As McClatchy reports:
In an initiative aimed at rooting out future leakers and other security violators, President Barack Obama has ordered federal employees to report suspicious actions of their colleagues based on behavioral profiling techniques that are not scientifically proven to work, according to experts and government documents.
The techniques are a key pillar of the Insider Threat Program, an unprecedented government-wide crackdown under which millions of federal bureaucrats and contractors must watch out for “high-risk persons or behaviors” among co-workers. Those who fail to report them could face penalties, including criminal charges.
Obama mandated the program in an October 2011 executive order after Army Pfc. Bradley Manning downloaded hundreds of thousands of documents from a classified computer network and gave them to WikiLeaks, the anti-government secrecy group. The order covers virtually every federal department and agency, including the Peace Corps, the Department of Education and others not directly involved in national security.
Critics of the program immediately condemned it, saying Obama's reaction to the existence of whistleblowers has done more harm to liberty than any of the revelations made public by the government whistleblowers.
As Digby, a commentator on national affairs, wrote on her blog following McClatchy's original story on Insider Threat:
This government paranoia and informant culture is about as corrosive to the idea of freedom as it gets. The workplace is already rife with petty jealousies, and singular ambition--- it's a human organization after all. Adding in this sort of incentive structure is pretty much setting up a system for intimidation and abuse.
And, as with all informant systems, especially ones that "profile" for certain behaviors deemed to be a threat to the state, only the most conformist will thrive. It's a recipe for disaster if one is looking for any kind of dynamic, creative thinking. Clearly, that is the last these creepy bureaucrats want.
This is the direct result of a culture of secrecy that seems to be pervading the federal government under president Obama. He is not the first president to expand the national security state , nor is he responsible for the bipartisan consensus on national security or the ongoing influence of the Military Industrial Complex. This, however, is different. And he should be individually held to account for this policy.
Beyond the widely shared criticism of the Obama program on these grounds, what McClatchy's latest reporting reveals is that Insider Threat, according to experts, won't even give the government its desired results. They report:
...current and former U.S. officials and experts worry that Obama’s Insider Threat Program could lead to false or retaliatory accusations across the entire government, in part because security officials are granted access to information outside their usual purview.
These current and former U.S. officials and experts also ridiculed as overly zealous and simplistic the idea of using reports of suspicious behavior to predict potential insider threats.

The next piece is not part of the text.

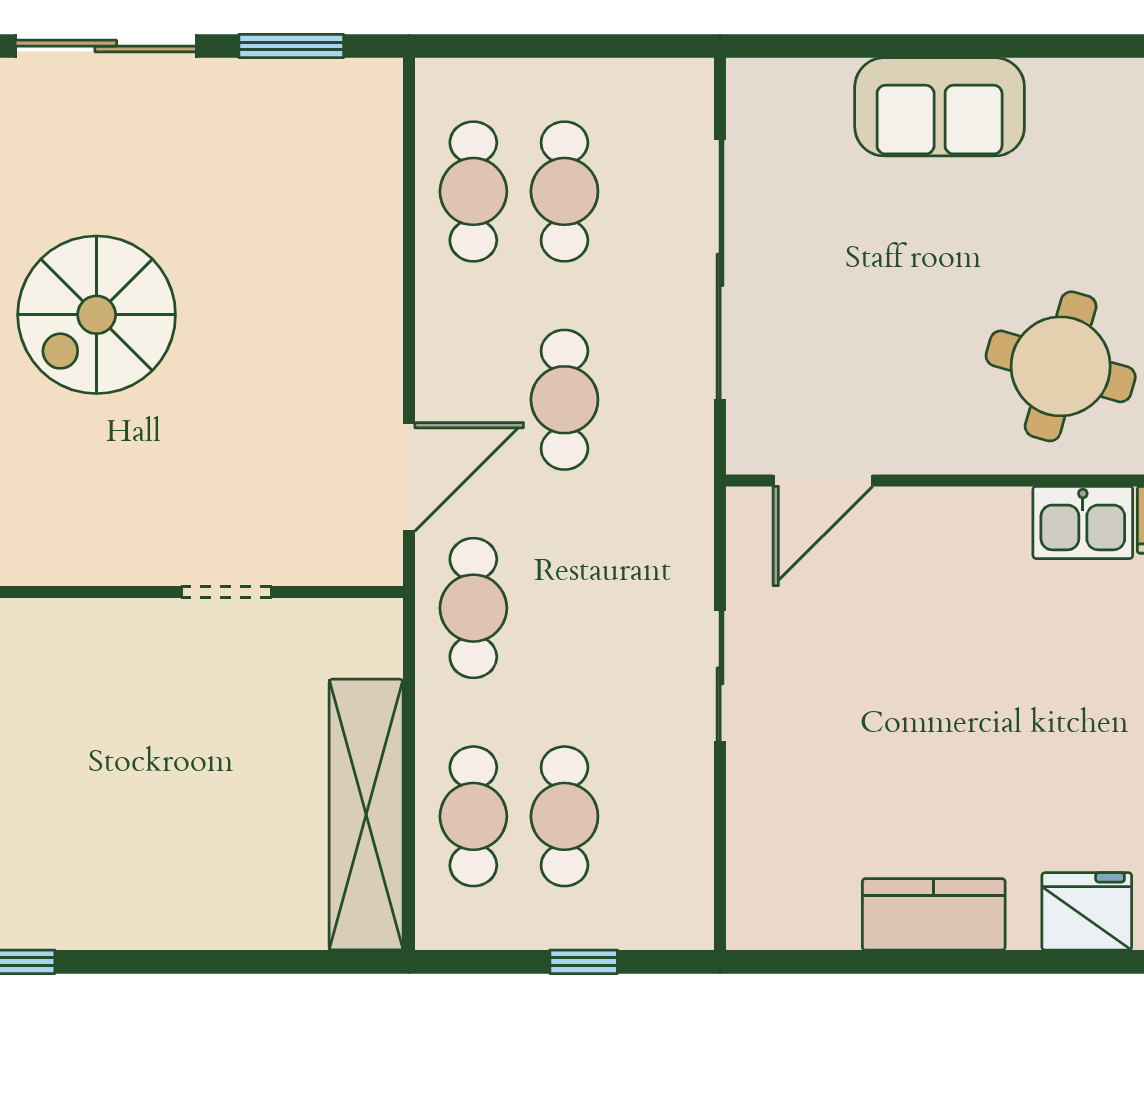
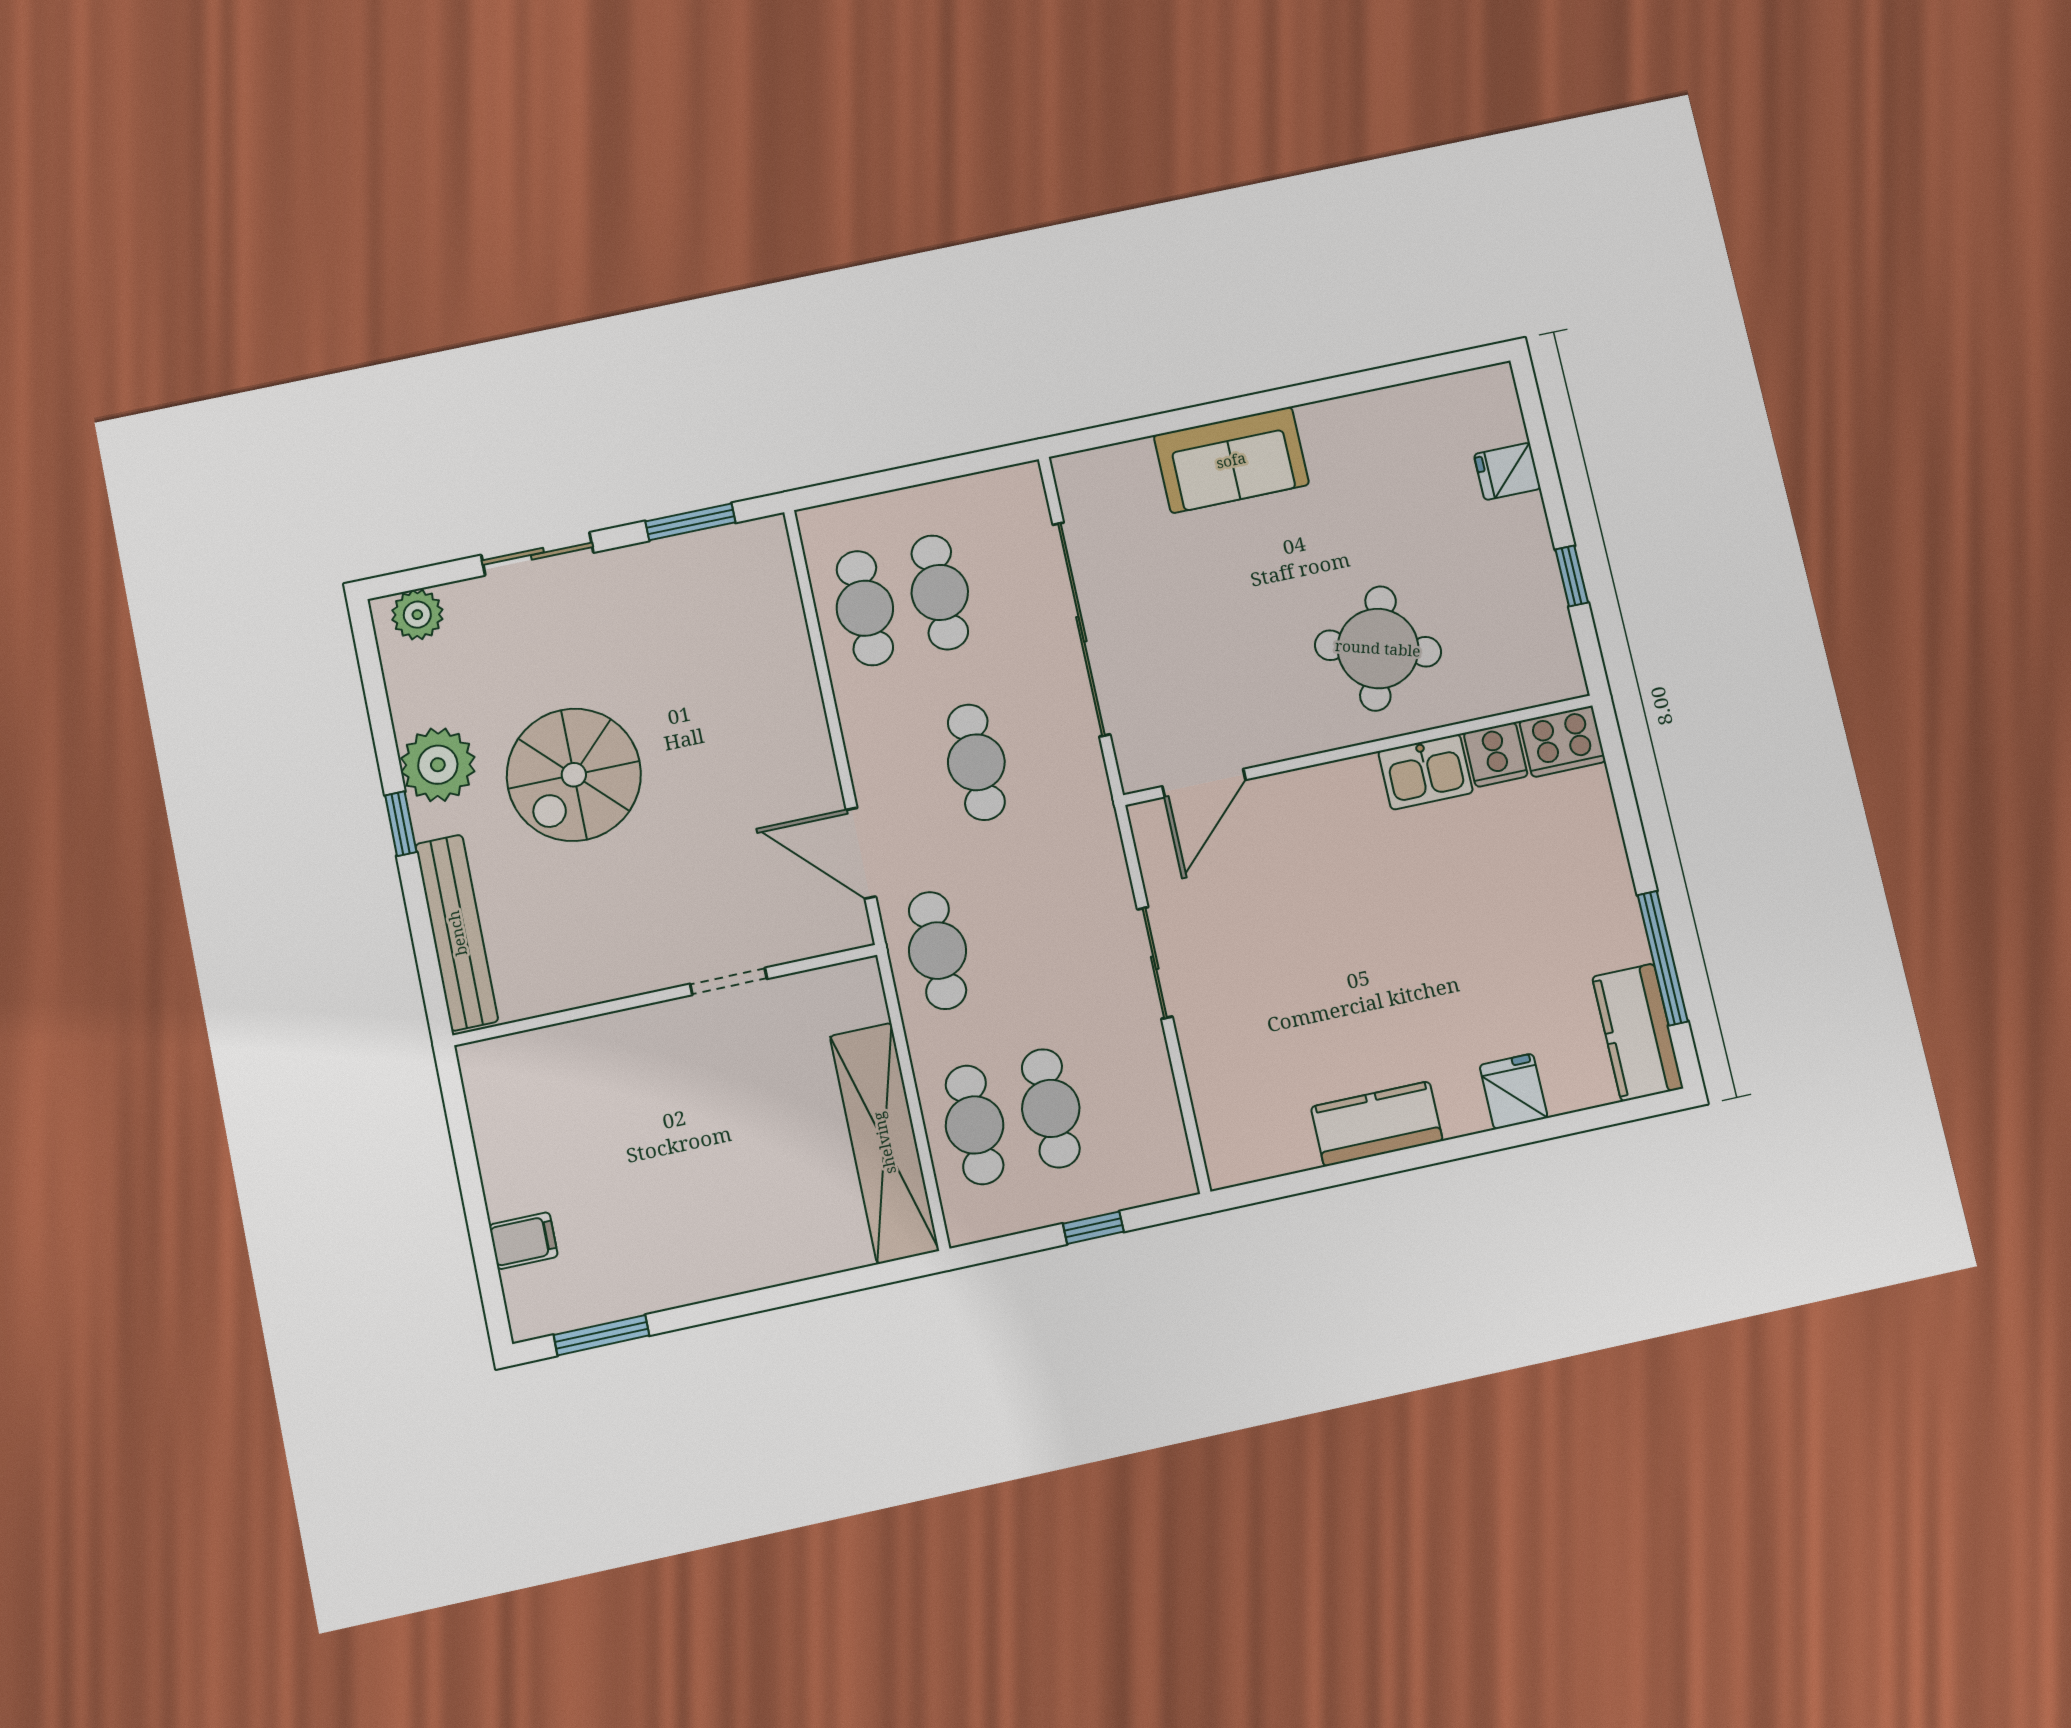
sliding door: (106, 46) -> (537, 554), width x0.73
door: (409, 477) -> (861, 853), swing flipped
fridge: (1087, 911) -> (1514, 1091), width x0.72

It takes years for professional spy-hunters to learn their craft, and relying on the observations of inexperienced people could lead to baseless and discriminatory investigations, they said.
“Anyone is an amateur looking at behavior here,” said Thomas Fingar, a former State Department intelligence chief who chaired the National Intelligence Council, which prepares top-secret intelligence analyses for the president, from 2005 to 2008.
Co-workers, Fingar said, should “be attentive” to colleagues’ personal problems in order to refer them to counseling, not to report them as potential security violators. “It’s simply because they are colleagues, fellow human beings,” he said.
Eric Feldman, a former inspector general of the National Reconnaissance Office, the super-secret agency that oversees U.S. spy satellites, expressed concern that relying on workers to report colleagues’ suspicious behaviors to security officials could create “a repressive kind of culture.”
“The answer to it is not to have a Stasi-like response,” said Feldman, referring to the feared secret police of communist East Germany. “You’ve removed that firewall between employees seeking help and the threat that any employee who seeks help could be immediately retaliated against by this insider threat office.”